Bush and his God are scary in Europe

"Lord, I used to drink banana oil and shovel cocaine up my nose," says a praying George Bush in the first panel of a comic strip by Steve Bell published in the Eureopean edition of the British newspaper The Guardian.

It gets worse, as the American president gyrates in front of a cross and finally throws his arms up to the sky, saying in the next three panels:

"I used to fiddle and diddle and trade on ma name as ma daddy's son ..."

"But that was long ago when I was a dirty l'il frat boy ..."

"Today I'm a clean livin' full grown threat t' world peace! Thank you Jesus!!"

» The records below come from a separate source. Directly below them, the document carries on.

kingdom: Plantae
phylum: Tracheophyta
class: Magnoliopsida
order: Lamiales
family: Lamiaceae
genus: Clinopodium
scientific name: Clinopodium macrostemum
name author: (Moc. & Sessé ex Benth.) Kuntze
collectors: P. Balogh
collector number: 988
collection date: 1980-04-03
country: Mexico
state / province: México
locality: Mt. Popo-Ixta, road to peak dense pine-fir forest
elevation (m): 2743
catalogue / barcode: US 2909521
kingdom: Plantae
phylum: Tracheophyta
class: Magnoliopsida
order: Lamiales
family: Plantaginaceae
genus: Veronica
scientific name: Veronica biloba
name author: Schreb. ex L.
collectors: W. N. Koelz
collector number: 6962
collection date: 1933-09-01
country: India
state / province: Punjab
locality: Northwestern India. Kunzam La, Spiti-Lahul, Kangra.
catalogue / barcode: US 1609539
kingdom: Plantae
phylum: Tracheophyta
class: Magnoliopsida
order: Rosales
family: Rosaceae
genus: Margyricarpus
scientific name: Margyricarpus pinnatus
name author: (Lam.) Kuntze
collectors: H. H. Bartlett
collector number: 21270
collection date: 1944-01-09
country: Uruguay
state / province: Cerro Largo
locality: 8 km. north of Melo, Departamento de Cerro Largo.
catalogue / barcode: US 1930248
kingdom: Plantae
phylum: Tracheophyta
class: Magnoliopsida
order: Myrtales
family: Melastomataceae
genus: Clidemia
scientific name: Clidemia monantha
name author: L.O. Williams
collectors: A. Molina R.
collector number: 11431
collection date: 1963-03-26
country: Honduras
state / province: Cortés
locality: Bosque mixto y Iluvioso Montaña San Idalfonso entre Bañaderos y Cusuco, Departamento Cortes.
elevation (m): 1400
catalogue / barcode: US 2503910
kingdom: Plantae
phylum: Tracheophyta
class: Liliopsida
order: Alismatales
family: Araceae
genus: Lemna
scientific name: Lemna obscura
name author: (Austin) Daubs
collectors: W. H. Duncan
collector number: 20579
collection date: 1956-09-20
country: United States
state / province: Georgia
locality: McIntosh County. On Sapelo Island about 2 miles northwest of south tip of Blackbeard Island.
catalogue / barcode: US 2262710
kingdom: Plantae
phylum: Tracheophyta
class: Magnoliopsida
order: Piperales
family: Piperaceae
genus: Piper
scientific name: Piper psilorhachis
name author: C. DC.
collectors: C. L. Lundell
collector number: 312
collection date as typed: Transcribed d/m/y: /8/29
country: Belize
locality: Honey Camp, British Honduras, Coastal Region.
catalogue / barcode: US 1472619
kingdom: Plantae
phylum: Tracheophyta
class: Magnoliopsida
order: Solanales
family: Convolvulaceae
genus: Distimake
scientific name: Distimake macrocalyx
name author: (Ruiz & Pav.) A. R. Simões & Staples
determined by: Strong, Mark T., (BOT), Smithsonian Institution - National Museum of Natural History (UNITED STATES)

"The God thing" is the latest European attempt to figure out why the Americans are so eager to go to war in Iraq. It has, for the moment, replaced "the Israel thing" as people on both sides of the English Channel, or at least political commentators, watch us marching as to war. Kiosks here are dominated by photographs of Bush at prayer. Le Point's cover line is "La Guerre Sainte de Bush." On the music magazine Les Inrockuptibles, it's "l'Amerique integriste en guerre au nom de Dieu." (Roughly, "The American fundamentalist at war in the name of God.") Then there is Newsweek International, with "Bush and God."

The round of Bush-as-fanatic-Christian stories have replaced columns reporting that much of Bush's recent rhetoric -- particularly the line, "We will stay as long as necessary, and not one day more" -- is word-for-word lifts of Gen. Ariel Sharon's statements when Israel invaded Lebanon. And whatever anti-Semitism there is now in Europe -- France is the only country on the continent with significant numbers of Jews -- there is an enormous hostility to Israel.

People here pretty much think George W. Bush is nuts, and his religiosity is seen as evidence of that. Much of "Old Europe," as Secretary of Defense Donald Rumsfeld has defined our allies of the past half-century, is simply anti-religious. That is not surprising after centuries of religious hatred, oppression and warfare over which face of God to worship. "I hate religion" is a routine second line of conversations here. There is regular and serious comparison around here of the destructive fervor of fundamentalist Muslims and Christians. "What's the difference?" I have been asked many times over the past week.

The answer to that question is that the United States has laws and traditions that separate church and state, while Muslims believe there is no difference. Islam is more than a religion; it is a system of life itself, encompassing governance, economics and social interaction. But not many people here are interested in talking about that now.

People are afraid of President Bush. The polls declaring that Europeans think we are a greater threat to world peace than Saddam Hussein reflect real attitudes and a certain logic: Saddam may be a monster, but he is a threat only to those in and around Iraq. What the Americans think and do touches every person on the planet. That's part of being the world's only superpower.

It is a bit startling to hear old friends talk with feeling about the danger from America. It is much more intense than the suspicion of President Reagan when I lived here in the 1980s. History has shown that priests of various kinds are a great deal more dangerous than cowboys. Although his rather fundamental religious beliefs were not that different from those of George Bush, Reagan rarely made a big deal of his godliness, and he was seen as being less religious than his born-again prdecessor, Jimmy Carter. In fact, though Europeans, governments and people alike, disagreed with Reagan about many things, he offered what is really wanted here: strong and predictable American leadership.

President Bush is not seen as offering either of those things. But success is its own reward. Europe, old and new, will fall in line (and stand in line for their share of desert oil) if the United States runs Saddam out of town -- and somehow maintains control of the Middle East. But that is not an easy thing to do. After their first invasion of Lebanon in 1978, the Israelis stayed there for almost 22 years, and not one day more -- and got nothing but grief for it.